Spy Kids

Too often these days, children's films are junk. They condescend to the filmmaker's idea of what children will like. The result is a stupid film with fart jokes and bad acting. Which makes Spy Kids unique. This is what children's film should be. It is bursting with imagination and creativity, and is something that parents may actually enjoy watching. The most important difference lies with the kids themselves. They think. They are smart. They can improvise. This does not pander to kids. It shows what could happen when a kid's fantasy comes to life. Rather like a mini-James Bond adventure. Spy Kids is a wonderful new fantasy from, of all people, Robert Rodriguez. Is this really the same guy that made Desperado, The Faculty, El Mariachi and From Dusk Till Dawn? Apparently so.

Carmen (Alexa Vega, The Deep End of the Ocean, Ghosts of Mississippi) and Juni (Daryl Sabara) are the children of Gregorio (Antonio Banderas, The Thirteenth Warrior, Play It to the Bone) and Ingrid (Carla Gugino, Snake Eyes, The Love Life). Unknown to their kids, Gregorio and Ingrid are two ex-spies that fell in love and settled down to raise a family. A sense of wanderlust compels them to venture forth on another mission when many of their former allies go missing. They end up missing, and it is up to Carmen and Juni to rescue them and save the world. Their chief enemy is Floop (Alan Cumming, Get Carter, Company Man), the host of a children's television show. Carmen and Juni are unlikely heroes, since they have no idea what they are doing. They are just making it up as they go along.

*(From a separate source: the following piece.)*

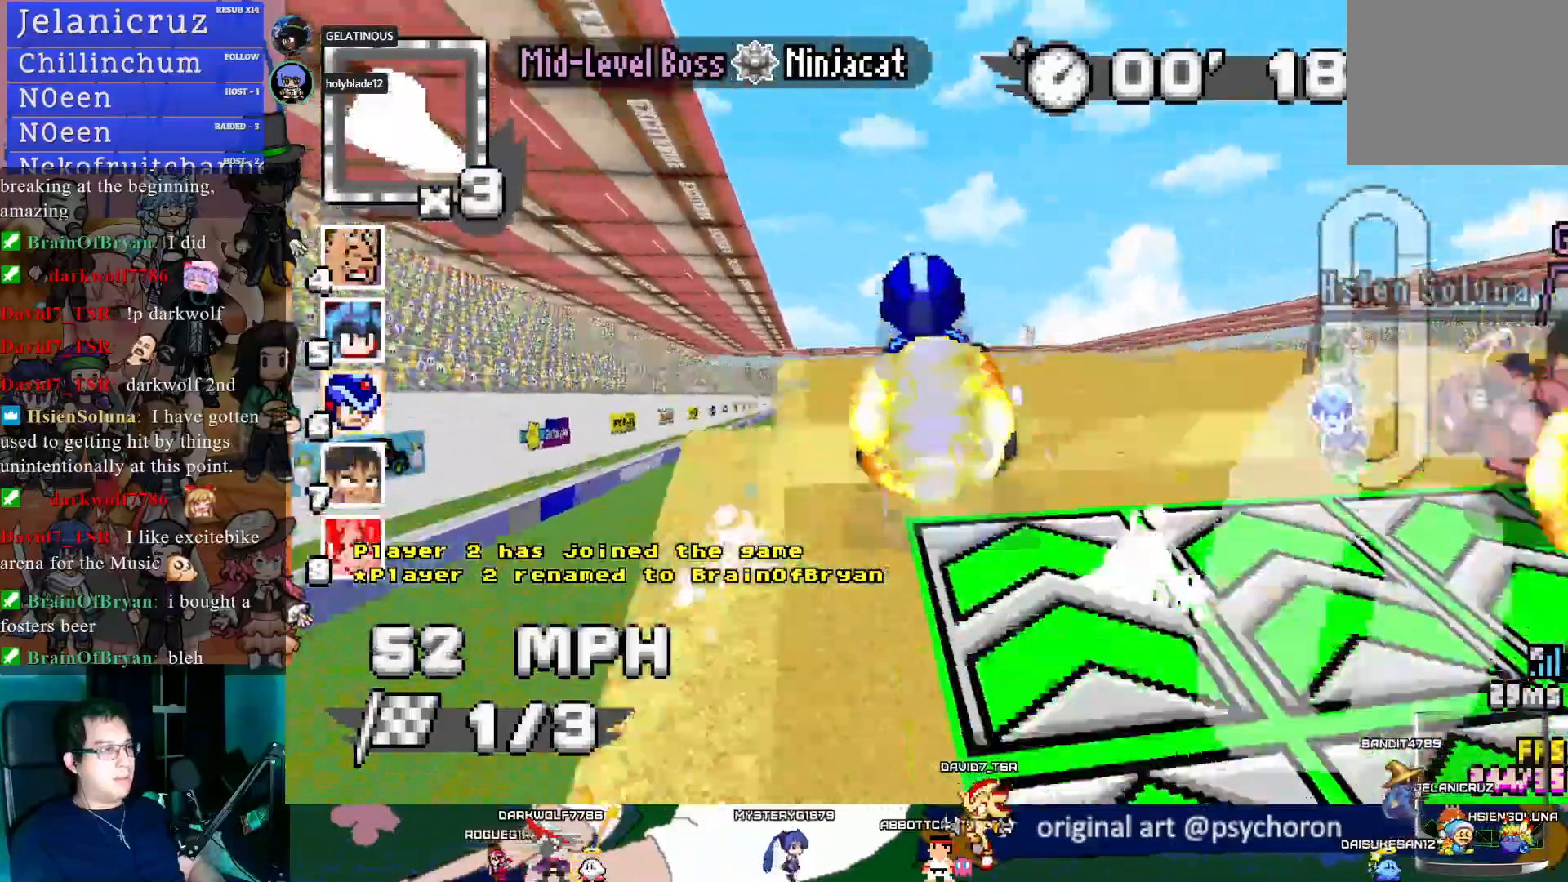
{"buttons": ["CROSS"], "left_stick": "center", "right_stick": "center", "events": [[50, "left_stick", "left"], [267, "left_stick", "center"]]}
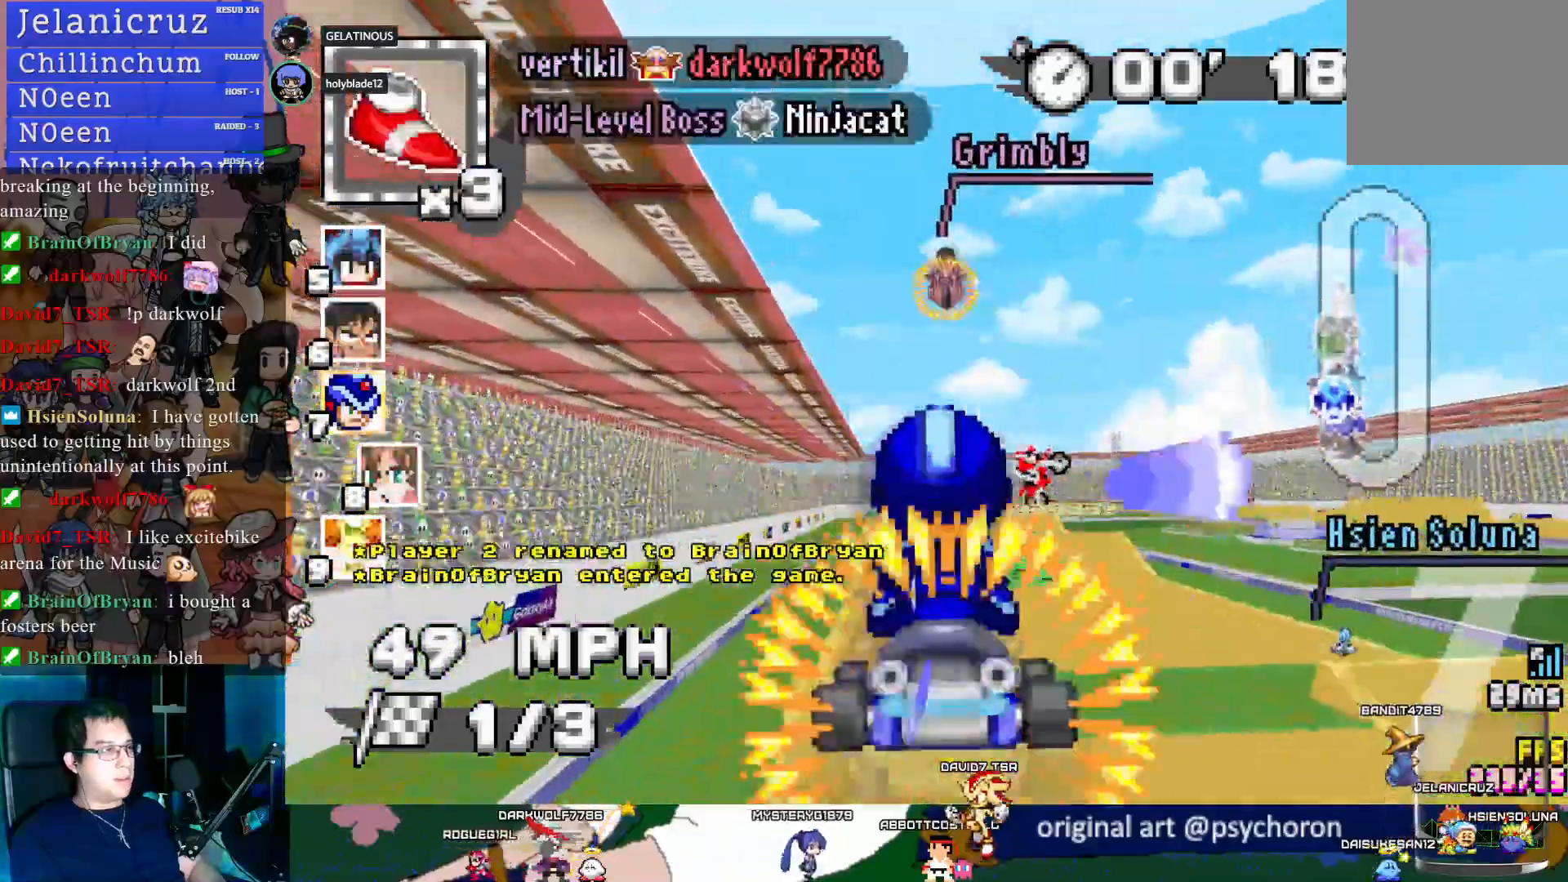
{"buttons": ["CROSS"], "left_stick": "center", "right_stick": "center", "events": []}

Rodriguez's imagination shows in the details. Ingrid has a makeup counter that doubles as a computer. Carmen and Juni have tons of cool gadgets, like jetpacks and miniature cameras. The coolest looking thing (which unfortunately is not on screen too long) is the Guppy, a small escape ship/sub that looks like a, well, guppy. Floop lives in a huge castle, which oddly does not look out of place next to all the high-tech gizmos. He has robot henchmen called Thumb-thumbs. They have thumbs for their arms, legs, and heads. This is a colorful movie. Rodriguez (writer, director, editor, producer, editor, visual effects, some of the music, man this guy does everything!) creates a surreal world that looks like it came straight from a cartoon. Even the chains that strap Gregorio and Ingrid to their chairs are big and different colors. Red seems to be the primary color, and Floop's castle is awash with it. The humor is lighthearted and genial, and there is none of the omnipresent toilet humor. Well, there are two toilet jokes but they are benign compared to what's in other so-called "children's fare."

The adult actors do a nice job also. Tons of Rodriguez regulars make guest appearances, and some unexpected people have roles (would parents want their young children to know Cheech Marin or Cumming's more notorious roles?) Spy Kids also gives Danny Trejo (Reindeer Games, Skippy) his best role in a long time. Trejo is always cast as a thug because he looks like a thug. His roles tend to be in horrible, requiring acting and bad lines. Best of all, the children are not annoying. The younger a child actor is, the cutesier his/her role tends to become. This is distracting. Here, the kids are not mugging for the camera, they are foiling spies and solving problems. Bring on the sequels!

Haro Rates It: Pretty Good.
1 hour, 28 minutes, Rated PG for action sequences and brief language.